━━ DATA TO PROCESS

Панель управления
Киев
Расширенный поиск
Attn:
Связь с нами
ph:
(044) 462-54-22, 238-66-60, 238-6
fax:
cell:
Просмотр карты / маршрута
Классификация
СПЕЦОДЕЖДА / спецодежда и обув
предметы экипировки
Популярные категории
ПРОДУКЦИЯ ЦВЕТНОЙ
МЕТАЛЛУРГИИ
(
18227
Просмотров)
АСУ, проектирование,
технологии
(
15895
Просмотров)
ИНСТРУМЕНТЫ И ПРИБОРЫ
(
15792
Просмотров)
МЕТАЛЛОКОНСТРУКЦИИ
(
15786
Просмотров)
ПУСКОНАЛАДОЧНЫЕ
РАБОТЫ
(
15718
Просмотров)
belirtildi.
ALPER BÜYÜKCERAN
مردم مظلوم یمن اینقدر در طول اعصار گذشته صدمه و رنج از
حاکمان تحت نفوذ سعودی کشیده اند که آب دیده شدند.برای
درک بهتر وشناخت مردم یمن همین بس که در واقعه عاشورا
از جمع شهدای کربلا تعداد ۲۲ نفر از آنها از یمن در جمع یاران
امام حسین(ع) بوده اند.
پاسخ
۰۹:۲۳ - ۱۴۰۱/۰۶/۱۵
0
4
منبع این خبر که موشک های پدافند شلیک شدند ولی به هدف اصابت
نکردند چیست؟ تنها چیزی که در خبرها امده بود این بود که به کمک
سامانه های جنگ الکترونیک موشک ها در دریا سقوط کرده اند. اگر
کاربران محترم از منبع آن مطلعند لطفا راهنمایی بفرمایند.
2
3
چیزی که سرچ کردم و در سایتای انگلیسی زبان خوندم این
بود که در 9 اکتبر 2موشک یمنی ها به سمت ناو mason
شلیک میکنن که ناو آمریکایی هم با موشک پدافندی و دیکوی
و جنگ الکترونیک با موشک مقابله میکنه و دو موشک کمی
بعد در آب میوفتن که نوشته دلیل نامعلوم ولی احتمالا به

━━━━

### WHAT YOU HAVE TO DO
Please write out the listing above again, swapping every "Просмотров" for "Views" and leaving everything else unchanged.

### ANSWER
Панель управления
Киев
Расширенный поиск
Attn:
Связь с нами
ph:
(044) 462-54-22, 238-66-60, 238-6
fax:
cell:
Просмотр карты / маршрута
Классификация
СПЕЦОДЕЖДА / спецодежда и обув
предметы экипировки
Популярные категории
ПРОДУКЦИЯ ЦВЕТНОЙ
МЕТАЛЛУРГИИ
(
18227
Views)
АСУ, проектирование,
технологии
(
15895
Views)
ИНСТРУМЕНТЫ И ПРИБОРЫ
(
15792
Views)
МЕТАЛЛОКОНСТРУКЦИИ
(
15786
Views)
ПУСКОНАЛАДОЧНЫЕ
РАБОТЫ
(
15718
Views)
belirtildi.
ALPER BÜYÜKCERAN
مردم مظلوم یمن اینقدر در طول اعصار گذشته صدمه و رنج از
حاکمان تحت نفوذ سعودی کشیده اند که آب دیده شدند.برای
درک بهتر وشناخت مردم یمن همین بس که در واقعه عاشورا
از جمع شهدای کربلا تعداد ۲۲ نفر از آنها از یمن در جمع یاران
امام حسین(ع) بوده اند.
پاسخ
۰۹:۲۳ - ۱۴۰۱/۰۶/۱۵
0
4
منبع این خبر که موشک های پدافند شلیک شدند ولی به هدف اصابت
نکردند چیست؟ تنها چیزی که در خبرها امده بود این بود که به کمک
سامانه های جنگ الکترونیک موشک ها در دریا سقوط کرده اند. اگر
کاربران محترم از منبع آن مطلعند لطفا راهنمایی بفرمایند.
2
3
چیزی که سرچ کردم و در سایتای انگلیسی زبان خوندم این
بود که در 9 اکتبر 2موشک یمنی ها به سمت ناو mason
شلیک میکنن که ناو آمریکایی هم با موشک پدافندی و دیکوی
و جنگ الکترونیک با موشک مقابله میکنه و دو موشک کمی
بعد در آب میوفتن که نوشته دلیل نامعلوم ولی احتمالا به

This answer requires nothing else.